Panepirotic Federation Condemns Church Destruction in Albania

NEW YORK – The Albanian government’s destruction on August 26 of a Greek Orthodox Church in the Chimara region provoked a condemnation from the Panepirotic Federation of America and demands for a new sites and funds for the rebilding of the Chuech

“The razing of St. Athanasius Church echoes the brutal actions of the Stalinist regime that ruled Albania for half of the last century when government forces executed priests, turned churches into stables and imprisoned anyone wearing a cross or reading the Bible,” said Nicholas Gage, president of the Federation. “It is a shameful act for a country trying to shed its violent past and become a member of the European Union.”

The former Communist nation prohibited all forms of religious worship and the brutal destruction of the Church of St. Athanasius in the town of Drymades, known in Albanian as Dhermi by government agents acting on the authority of Albania’s Interior Ministry, has raised fears in Albania’s large community of ethnic Greeks of renewed persecution. Orthodox Christians, who constitute a third of the country’s 3.5 million people.

Gage said the only way Tirana can make amends for its brutal actions is to offer an alternative site for the construction of a new church and to provide the funds to build it.

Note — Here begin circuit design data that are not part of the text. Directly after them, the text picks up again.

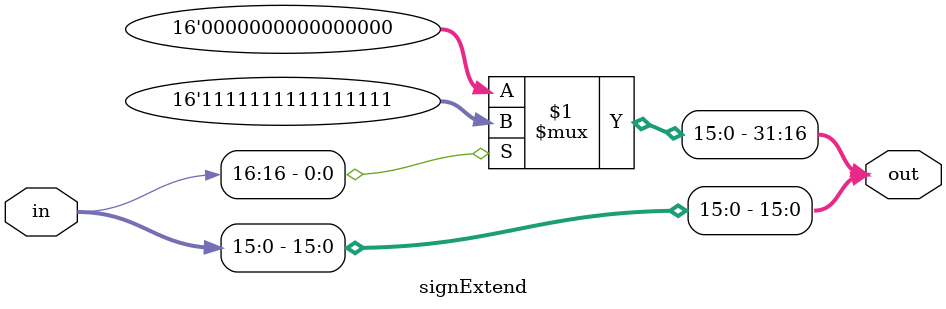
<source format=v>
module signExtend(input[16:0] in, output[31:0] out);

assign out[15:0]=in[15:0];

assign out[31:16]=in[16]?16'b 1111_1111_1111_1111:16'b0;

endmodule

</source>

St. Athanasius was first destroyed in 1972 by agents of Stalinist dictator Enver Hohxa and its stones were used to build a water depot. When communism fell in the country in 1992, residents built a new church on the site of the old one. It served the Orthodox Christians in the town as a place of worship for 23 years.

U.S. Ambassador Donald Lu reportedly met with Prime Minister Edi Rama to protest the destruction of the church as insensitive to the rights of the Orthodox faith in Albania and the ethnic Greek minority and to urge him to seek a solution to the problem acceptable to both.

Last week as worshipers were observing religious services, government agents removed icons and other religious objects and began to destroy parts of the building.

The demolition continued the following day when the agents returned in cars without license plates and continued the demolition despite the protests of the local priest who was almost crushed by falling debris.

By August 26 the whole building was razed to the ground.

The Orthodox Church of Albania, leaders of the ethnic Greek minority, human rights activists and foreign diplomats have all condemned the destruction of the church by Albanian authorities as arbitrary, brutal and in violation of the country’s own laws. A spokesman for the Orthodox Church of Albania noted that Law 10057 passed in 2009 that ratified a previous agreement between the Albanian nation and the Orthodox Church guarantees the inviolability of places of worship and their protection by the state.

Omonia, the largest advocacy group representing the Greek minority, and the Human Rights Party of Albania, the minority’s political organization, both issued statements condemning the brutal destruction of the church and warning that it will seriously harm relations between the government of Prime Minister Rama and all minorities in the country.

Those warnings were echoed by the leaders of the Panepirotic Federation of America both in the United States and in Albania, where the organization’s vice president, Menelaos Tzelios, is traveling to assess the treatment of minorities in the country. Tzelios called on the Albanian government to move quickly and decisively to repair relations with its Orthodox Christians citizens if it wants to claim a rightful place in the community of civilized nations.